トークン化プラットフォーム「Libeara」を使っており、1トークンの純資産価値は100ドル、運用手数料はわずか0.05%である。
RWA.xyzによると、このファンドは8月に運用開始し、すでに約5億200万ドル(約750億円)を運用している。総資産で11番目に大きなトークン化商品となっているところだ。なお、首位はブラックロックのBUIDLで総資産は21億ドル(約3,100億円)である。
運用資産額の規模は大きいものの、現在、CUMIUトークンを保有しているのは2社のみだ。流通を制限することでブロックチェーンの機能とコンプライアンスを検証している段階である可能性がある。
チャイナAMC香港は、昨年よりイーサリアムのパフォーマンスに連動することを目的とする「ChinaAMC Ether ETF」も提供しているところだ。
このETFは香港証券先物委員会(SFC)よりステーキングサービスを提供することも承認されている。
中国当局はRWA事業の監視強化か
中国の証券監督管理委員会(CSRC)は、香港におけるRWA(現実資産)トークン化事業を停止するよう、水面下で同国の証券会社に促していると伝えられるところだ。

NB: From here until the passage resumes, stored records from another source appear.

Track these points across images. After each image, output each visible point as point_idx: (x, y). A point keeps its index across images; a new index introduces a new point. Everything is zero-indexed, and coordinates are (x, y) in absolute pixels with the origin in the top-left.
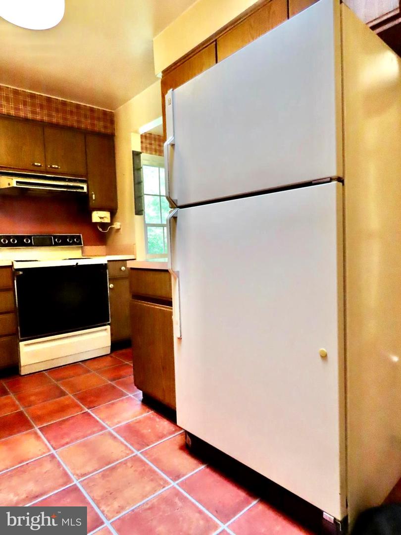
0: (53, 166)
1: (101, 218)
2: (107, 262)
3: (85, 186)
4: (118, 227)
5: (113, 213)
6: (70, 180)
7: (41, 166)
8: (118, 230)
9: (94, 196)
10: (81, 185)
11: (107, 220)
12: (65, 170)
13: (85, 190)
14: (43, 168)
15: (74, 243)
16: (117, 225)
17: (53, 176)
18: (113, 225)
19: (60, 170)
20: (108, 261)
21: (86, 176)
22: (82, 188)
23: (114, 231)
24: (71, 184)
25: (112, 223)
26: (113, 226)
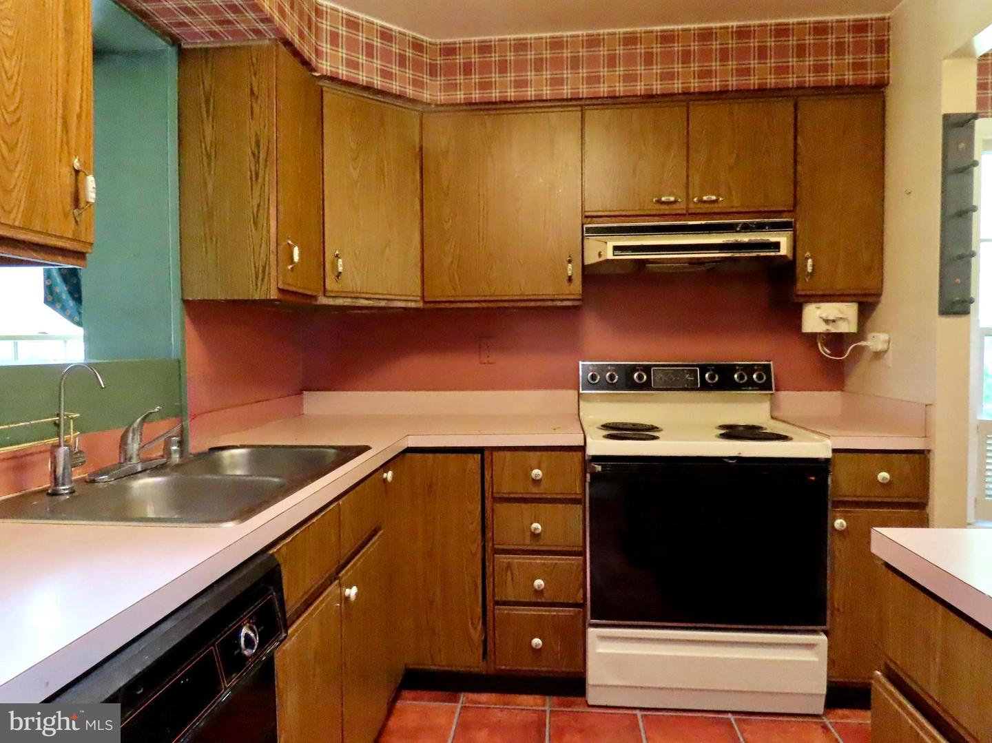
0: (705, 198)
1: (827, 321)
2: (829, 455)
3: (783, 240)
4: (880, 347)
5: (867, 305)
6: (746, 228)
7: (675, 202)
8: (878, 355)
9: (810, 262)
10: (772, 237)
11: (848, 326)
12: (737, 203)
13: (784, 250)
14: (680, 207)
15: (751, 385)
16: (876, 341)
17: (703, 222)
18: (864, 339)
19: (723, 204)
20: (835, 451)
21: (792, 211)
22: (776, 246)
23: (866, 356)
24: (745, 238)
25: (860, 334)
26: (863, 343)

ロイター通信が関係筋の話として報じたところによると、CSRCは少なくとも2社の大手証券会社に対して非公式のガイダンスを出した。
CSRCの措置は、より強固なリスク管理を確保し、RWAの提供が合法かつ持続可能なビジネスモデルに裏付けられることの保証を目的としているとされる。一方で、公式な指示を出していないため、現在の方針がいつまで維持されるかは不明だ。
中国本土では2021年より、あらゆる暗号資産(仮想通貨)取引やマイニング活動が禁止されている。これと対照的に香港では仮想通貨を推進する規制が整えられているところだ。
8月末には、中国の国有企業である深セン市福田投資控股有限公司が、イーサリアム上での公開上場RWAデジタル債券の発行を香港で完了している。